Seeking a home for Jajja’s Kids
Jajja’s Kids’ largest annual fundraiser may be in the rearview mirror, but the heavy lifting is just beginning.
The Capital Region-based nonprofit raised more than $27,000 at its seventh annual benefit last month, which will support former street children in Kampala, Uganda.
The event — which honored Paul Grondahl, director of the New York State Writers Institute and a weekly columnist at the Times Union — was an opportunity for supporters to experience Ugandan culture. Much of the money raised will go toward a $100,000 campaign to find permanent housing for Jajja’s Kids.
“This has been an organic process — we never dreamed that we would have a home for children and be responsible for the lives and future of 20 kids,” said Diane Reiner, founder of Jajja’s Kids. “Our whole program is about proving hope and a future for them.”
It all began in 2006, when Reiner (a retired state worker) decided to sign up for a photography workshop in Uganda’s capital. There she met Ronnie Sseruyange, an orphan and the ringleader of a group of resourceful street kids who fled starvation, war, human trafficking and abuse. The kids survived being homeless by banding together.

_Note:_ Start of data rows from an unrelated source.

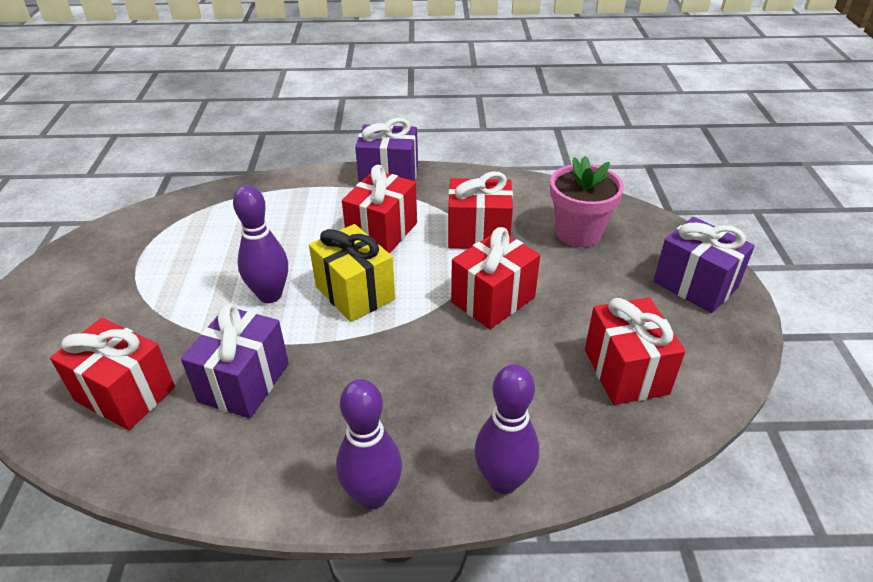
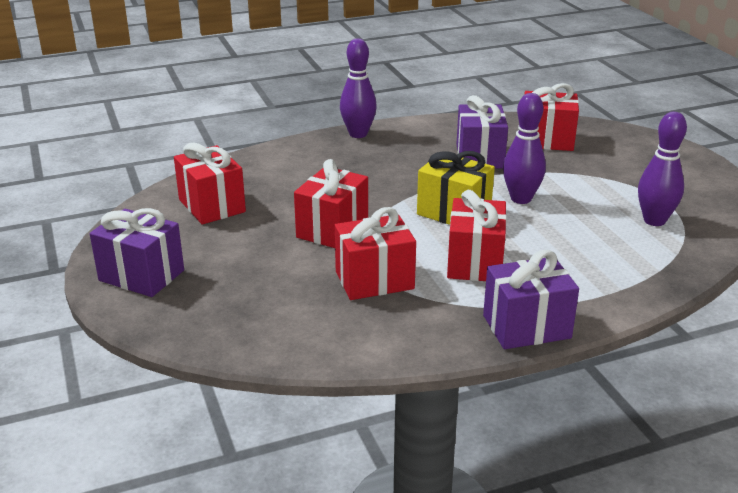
camera: 160 degrees right, 10 degrees down
(503, 481) = (286, 149): purple bowling pin -> purple bowling pin (654, 220)
(578, 233) = (266, 303): pink flower pot -> none

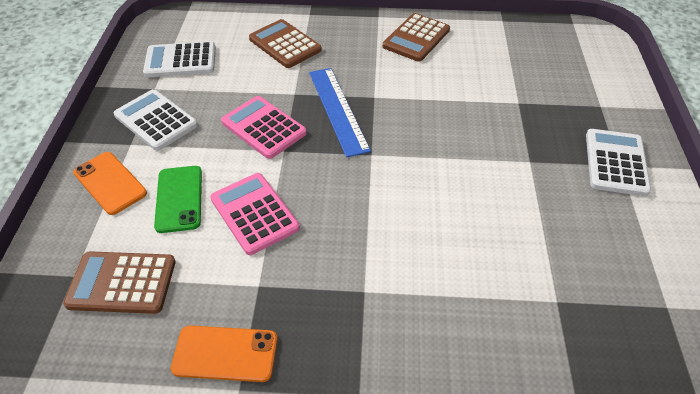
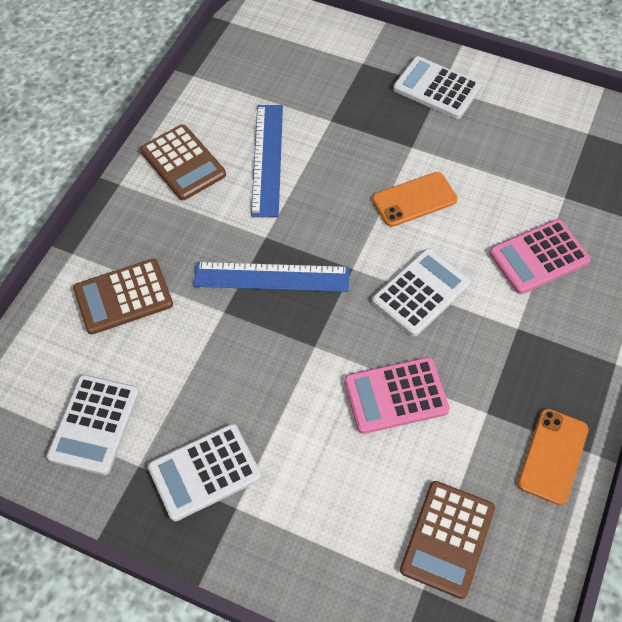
camera: 70 degrees left, 10 degrees up
(110, 183) = (296, 538): orange phone -> orange phone (414, 200)
(179, 199) = (348, 465): green phone -> none
(263, 128) = (269, 357): pink calculator -> pink calculator (539, 257)
(369, 206) = (420, 292): none -> white calculator
(450, 78) = (267, 159): none -> blue ruler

Reiner was photographing street scenes and hired Sseruyange to guide her through Ugandan slums, where she documented the plight of children. She said he was kind, smart and savvy. Kids on the street looked up to him.
“I knew that I had to do something to help,” Reiner said.
The pair soon developed a strong bond, and their shared concern for the lives of homeless children led to the creation in 2008 of the nonprofit Jajja’s Kids that, along with Sseruyange’s nongovernmental organization, helps orphaned kids get off the streets of Kampala.
In a rented house in the capital city, 20 boys and girls between the ages of 9 and 19 rescued from the streets live in a family-like setting and attend a private school.
Jajja’s Kids is pursuing leads on a permanent shelter, but housing and land are expensive in Kampala.
Jajja is a slang term for “grandmother,” or a loving maternal presence, which is what Sseruyange calls Reiner.
“There’s a whole bunch of kids who call me Jajja,” Reiner said. “Even my biological granddaughter, who lives in Japan, calls me Jajja.”
Part of Jajja’s Kids’ mission is to bridge geographic and cultural divisions by connecting children in Uganda with their peers at schools in the Capital Region.
Sseruyange spoke to local students during a visit late last month promoting cross-cultural understanding and meaningful dialogue.
He met with kids in Shenendehowa’s Tesago Elementary School’s afterschool Y-Time program, as well as fourth and fifth grade STEM students at AW Becker Elementary school in the Ravena-Coeymans-Selkirk School District, who created a book about American culture for their friends in Africa.
Sseruyange also returned to Albany Academy for Girls, where he interacted with seventh and eighth graders. The visit was part of an ongoing cultural exchange that includes artwork, cards and letters from students — hand-delivered by Sseruyange — that crossed the Atlantic in both directions.
“He’s quite a wonderful human being,” Reiner said. “There’s a big ripple effect with what we’re doing, because the whole community is impacted.”